EXERCISE BRIEF >> Transcribe the part of the PostGIS nearest-users post that begins at the words "The Member name" and ends after the words "country = models.ForeignKey('Country')".

TEXT SECTION >>

********

3
votes

I have a Django/PostgreSQL application that shows which users are nearest a particular user. It uses the PostGIS 2.0 KNN (K Nearest Neighbors) <-> operator in the ORDER BY clause to list the users, nearest first. What I've found with my initial dataset is that two of the search results are out of order (all distances are measured from Los Angeles, CA):

Member, City, State, Distance (miles)

user1, North Las Vegas, NV, 239
user2, Phoenix, AZ, 365
user3, Provo, UT, 568
user4, Twin Falls, ID, 630
user5, Albuquerque, NM, 673
user6, Portland, OR, 828
user7, Bozeman, MT, 896
user8, Seattle, WA, 962
user9, Boulder, CO, 834       <- Out of order!
user10, Laramie, WY, 862      <- Out of order!
user11, Naperville, IL, 1756

The Member name is just the username column from Django's contrib.auth.models User class. The UserAccount class which contains the geometry information is defined as follows:

class UserAccount(models.Model):
    user = models.OneToOneField(User, primary_key=True, unique=True)
    address_line_1 = models.CharField(max_length=30)
    address_line_2 = models.CharField(max_length=30, blank=True)
    city = models.CharField(max_length=30)
    region = models.CharField(max_length=30, blank=True)
    postal_code = models.CharField(max_length=10, blank=True)
    country = models.ForeignKey('Country')
    measurement_sys = models.CharField(max_length=5)  # US or Metric

    # User's home (default) and current longitude and latitude
    home_lon = models.FloatField(default=0.0)
    home_lat = models.FloatField(default=0.0)
    current_lon = models.FloatField(default=0.0)
    current_lat = models.FloatField(default=0.0)

    # GeoDjango-specific fields 
    home_point = models.PointField(srid=4326)

********

GIVEN INFORMATION >>
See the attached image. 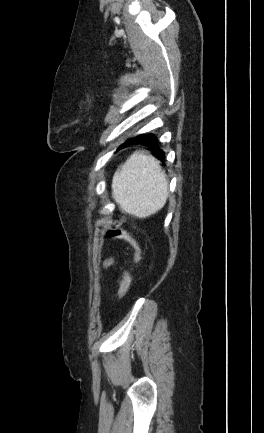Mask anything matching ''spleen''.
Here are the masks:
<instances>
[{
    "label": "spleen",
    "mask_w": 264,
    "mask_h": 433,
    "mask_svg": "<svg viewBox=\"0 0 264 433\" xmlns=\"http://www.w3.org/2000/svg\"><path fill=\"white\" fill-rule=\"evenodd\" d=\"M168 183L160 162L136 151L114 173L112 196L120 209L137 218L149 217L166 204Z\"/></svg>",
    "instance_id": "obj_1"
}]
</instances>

********

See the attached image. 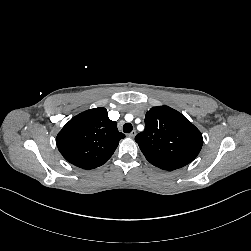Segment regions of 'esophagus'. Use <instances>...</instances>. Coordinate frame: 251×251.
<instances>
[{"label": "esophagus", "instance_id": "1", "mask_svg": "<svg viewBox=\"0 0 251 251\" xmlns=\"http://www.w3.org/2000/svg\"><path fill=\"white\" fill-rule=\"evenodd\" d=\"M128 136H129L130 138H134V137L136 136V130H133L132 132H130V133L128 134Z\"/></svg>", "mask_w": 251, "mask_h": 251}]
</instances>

********

TASK OUTPUT >>
The Member name is just the username column from Django's contrib.auth.models User class. The UserAccount class which contains the geometry information is defined as follows:

class UserAccount(models.Model):
    user = models.OneToOneField(User, primary_key=True, unique=True)
    address_line_1 = models.CharField(max_length=30)
    address_line_2 = models.CharField(max_length=30, blank=True)
    city = models.CharField(max_length=30)
    region = models.CharField(max_length=30, blank=True)
    postal_code = models.CharField(max_length=10, blank=True)
    country = models.ForeignKey('Country')